:: Records
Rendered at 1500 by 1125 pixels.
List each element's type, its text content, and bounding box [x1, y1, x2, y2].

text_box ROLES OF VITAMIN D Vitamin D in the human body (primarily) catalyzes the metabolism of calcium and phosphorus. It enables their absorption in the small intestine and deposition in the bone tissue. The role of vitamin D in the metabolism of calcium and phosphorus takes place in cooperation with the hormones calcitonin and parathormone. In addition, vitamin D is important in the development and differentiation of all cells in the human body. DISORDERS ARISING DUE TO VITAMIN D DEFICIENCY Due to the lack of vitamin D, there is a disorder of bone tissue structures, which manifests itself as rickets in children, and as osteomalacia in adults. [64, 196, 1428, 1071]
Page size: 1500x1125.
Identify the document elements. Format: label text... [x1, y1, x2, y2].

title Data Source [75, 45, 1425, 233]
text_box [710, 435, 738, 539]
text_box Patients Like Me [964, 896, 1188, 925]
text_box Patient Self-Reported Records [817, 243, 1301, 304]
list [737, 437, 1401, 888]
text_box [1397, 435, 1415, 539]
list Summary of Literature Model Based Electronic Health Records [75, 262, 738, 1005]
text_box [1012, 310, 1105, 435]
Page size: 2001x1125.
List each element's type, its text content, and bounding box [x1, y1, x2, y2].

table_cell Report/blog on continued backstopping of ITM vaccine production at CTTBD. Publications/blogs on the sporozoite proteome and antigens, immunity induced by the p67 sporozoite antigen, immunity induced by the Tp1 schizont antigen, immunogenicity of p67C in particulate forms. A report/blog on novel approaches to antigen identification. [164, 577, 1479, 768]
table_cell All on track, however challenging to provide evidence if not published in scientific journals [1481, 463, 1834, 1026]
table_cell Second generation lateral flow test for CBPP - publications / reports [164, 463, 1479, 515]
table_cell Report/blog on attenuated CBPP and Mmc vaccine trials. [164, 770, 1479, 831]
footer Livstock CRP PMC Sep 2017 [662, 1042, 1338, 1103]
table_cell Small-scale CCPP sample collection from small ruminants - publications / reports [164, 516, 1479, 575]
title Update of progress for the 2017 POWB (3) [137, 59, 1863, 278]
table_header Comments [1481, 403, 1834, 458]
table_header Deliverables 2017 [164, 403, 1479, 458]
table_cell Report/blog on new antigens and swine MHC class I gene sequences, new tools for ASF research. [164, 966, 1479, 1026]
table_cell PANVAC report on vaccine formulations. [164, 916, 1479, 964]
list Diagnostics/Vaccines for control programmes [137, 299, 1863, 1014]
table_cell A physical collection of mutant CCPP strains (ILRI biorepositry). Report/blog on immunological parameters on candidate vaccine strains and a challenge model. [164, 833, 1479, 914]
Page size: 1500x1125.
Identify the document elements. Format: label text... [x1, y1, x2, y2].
::::
• _Exercise instructions_
What you output must match the lines from the beginning of the material through the line with "Page size: 2001x1125." exactly, both ends included.

• _Solved problem_
Rendered at 1500 by 1125 pixels.
List each element's type, its text content, and bounding box [x1, y1, x2, y2].

text_box ROLES OF VITAMIN D Vitamin D in the human body (primarily) catalyzes the metabolism of calcium and phosphorus. It enables their absorption in the small intestine and deposition in the bone tissue. The role of vitamin D in the metabolism of calcium and phosphorus takes place in cooperation with the hormones calcitonin and parathormone. In addition, vitamin D is important in the development and differentiation of all cells in the human body. DISORDERS ARISING DUE TO VITAMIN D DEFICIENCY Due to the lack of vitamin D, there is a disorder of bone tissue structures, which manifests itself as rickets in children, and as osteomalacia in adults. [64, 196, 1428, 1071]
Page size: 1500x1125.
Identify the document elements. Format: label text... [x1, y1, x2, y2].

title Data Source [75, 45, 1425, 233]
text_box [710, 435, 738, 539]
text_box Patients Like Me [964, 896, 1188, 925]
text_box Patient Self-Reported Records [817, 243, 1301, 304]
list [737, 437, 1401, 888]
text_box [1397, 435, 1415, 539]
list Summary of Literature Model Based Electronic Health Records [75, 262, 738, 1005]
text_box [1012, 310, 1105, 435]
Page size: 2001x1125.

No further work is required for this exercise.